AUFGABE A:
Beantworten Sie die folgenden Fragen zum Text über Kopfbälle im Fußball.
(i) Wie viele Kopfbälle härterer Natur sollen Profi-Fußballer im Training pro Woche höchstens machen?
(ii) Wie viele Fernschüsse landen im zweiten Durchgang in Spennymoor in den Maschen?
(iii) Mit welcher Krankheit könnte es laut den von einem Zuschauer erwähnten Studien vielleicht einen Zusammenhang geben?
AUFGABE B: Setzen Sie den Text über Kopfbälle im Fußball im Anschluss an seinen letzten Satz fort.

UNTERSUCHTER TEXT:

____________________

Sogar für die Profi-Fußballer gilt im Training ein Limit. Nicht mehr als zehn Kopfbälle sollen sie in der Woche machen, die härterer Natur sind. Bedeutet: Bälle, die aus einer Distanz über 35 Meter geschlagen werden, sollen fliegen gelassen werden.
Mehr Schüsse aus der Distanz
In Spennymoor geht es Judith Gates um den nächsten Schritt; darum, Kopfbälle auch aus dem Spiel zu verbannen. Es fallen Tore, in der ersten Halbzeit sogar mit dem Kopf im Strafraum. Im zweiten Durchgang gibt es mehr Fernschüsse. Drei landen in den Maschen.
Auf der Tribüne hält man das Spiel für unterhaltsam, aber auch anders. Die Luftkämpfe fehlen. Manche können sich diese Form nicht für ein Ligaspiel vorstellen - "schon gar nicht in der Premier League", sagt ein Zuschauer, also in der ersten englischen Liga.
Bei anderen aber rattert es auch im Kopf. Es sei etwas, was man für die Zukunft durchdenken müsse, sagt ein anderer Zuschauer. Vor allem angesichts der Studien, dass es vielleicht einen Zusammenhang mit Demenz geben könne.

____________________

INHALT DES DATENSATZES:
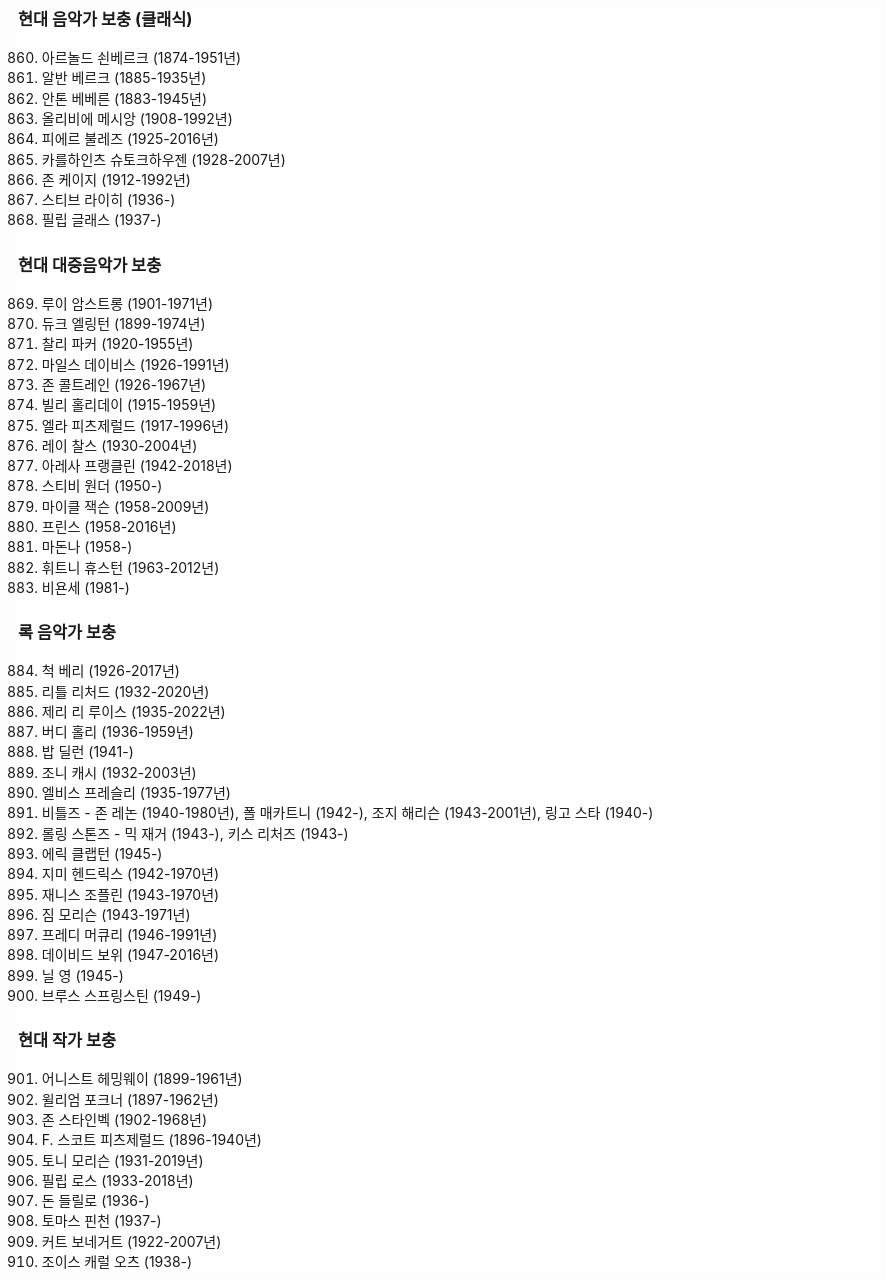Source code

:### 현대 음악가 보충 (클래식)
860. 아르놀드 쇤베르크 (1874-1951년)
861. 알반 베르크 (1885-1935년)
862. 안톤 베베른 (1883-1945년)
863. 올리비에 메시앙 (1908-1992년)
864. 피에르 불레즈 (1925-2016년)
865. 카를하인츠 슈토크하우젠 (1928-2007년)
866. 존 케이지 (1912-1992년)
867. 스티브 라이히 (1936-)
868. 필립 글래스 (1937-)

### 현대 대중음악가 보충
869. 루이 암스트롱 (1901-1971년)
870. 듀크 엘링턴 (1899-1974년)
871. 찰리 파커 (1920-1955년)
872. 마일스 데이비스 (1926-1991년)
873. 존 콜트레인 (1926-1967년)
874. 빌리 홀리데이 (1915-1959년)
875. 엘라 피츠제럴드 (1917-1996년)
876. 레이 찰스 (1930-2004년)
877. 아레사 프랭클린 (1942-2018년)
878. 스티비 원더 (1950-)
879. 마이클 잭슨 (1958-2009년)
880. 프린스 (1958-2016년)
881. 마돈나 (1958-)
882. 휘트니 휴스턴 (1963-2012년)
883. 비욘세 (1981-)

### 록 음악가 보충
884. 척 베리 (1926-2017년)
885. 리틀 리처드 (1932-2020년)
886. 제리 리 루이스 (1935-2022년)
887. 버디 홀리 (1936-1959년)
888. 밥 딜런 (1941-)
889. 조니 캐시 (1932-2003년)
890. 엘비스 프레슬리 (1935-1977년)
891. 비틀즈 - 존 레논 (1940-1980년), 폴 매카트니 (1942-), 조지 해리슨 (1943-2001년), 링고 스타 (1940-)
892. 롤링 스톤즈 - 믹 재거 (1943-), 키스 리처즈 (1943-)
893. 에릭 클랩턴 (1945-)
894. 지미 헨드릭스 (1942-1970년)
895. 재니스 조플린 (1943-1970년)
896. 짐 모리슨 (1943-1971년)
897. 프레디 머큐리 (1946-1991년)
898. 데이비드 보위 (1947-2016년)
899. 닐 영 (1945-)
900. 브루스 스프링스틴 (1949-)

### 현대 작가 보충
901. 어니스트 헤밍웨이 (1899-1961년)
902. 윌리엄 포크너 (1897-1962년)
903. 존 스타인벡 (1902-1968년)
904. F. 스코트 피츠제럴드 (1896-1940년)
905. 토니 모리슨 (1931-2019년)
906. 필립 로스 (1933-2018년)
907. 돈 들릴로 (1936-)
908. 토마스 핀천 (1937-)
909. 커트 보네거트 (1922-2007년)
910. 조이스 캐럴 오츠 (1938-)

____________________

LÖSUNG A:
(i) Nicht mehr als zehn Kopfbälle pro Woche.
(ii) Drei Fernschüsse landen in den Maschen.
(iii) Es könnte vielleicht einen Zusammenhang mit Demenz geben.

LÖSUNG B:
Ein Anstoß geht noch, mehr aber nicht mehr. Weil Bill Gates an Demenz leidet, setzt sich seine Frau Judith für einen Fußball ein, der die Spieler stärker schützt.
Ein Frage früher Gewöhnung?
Erste Ideen gibt es auch. "Wenn Kinder es nicht anders lernen, dann ist es vielleicht bald die Norm", meint einer, dessen Kinder mit zum Spiel gekommen sind. Andere Länder müssten dann aber mitmachen.
Judith Gates ist realistisch genug, dass sich der Fußball nicht von heute auf morgen verändern lässt. Sie wolle ein Spiel, das an seiner Schönheit nicht verliere, aber die Spieler schütze.
Nach 90 Minuten will sie das bei ihrem Experiment gesehen haben. Es sei ihr wichtig, dass die Leute darüber diskutieren, was möglich ist. Tatsächlich aber hat sie nichts Geringeres vor, als den Fußball in seinen Grundfesten zu revolutionieren. Sie macht es für ihren Mann. Weil er den Kampf selbst nicht mehr führen kann.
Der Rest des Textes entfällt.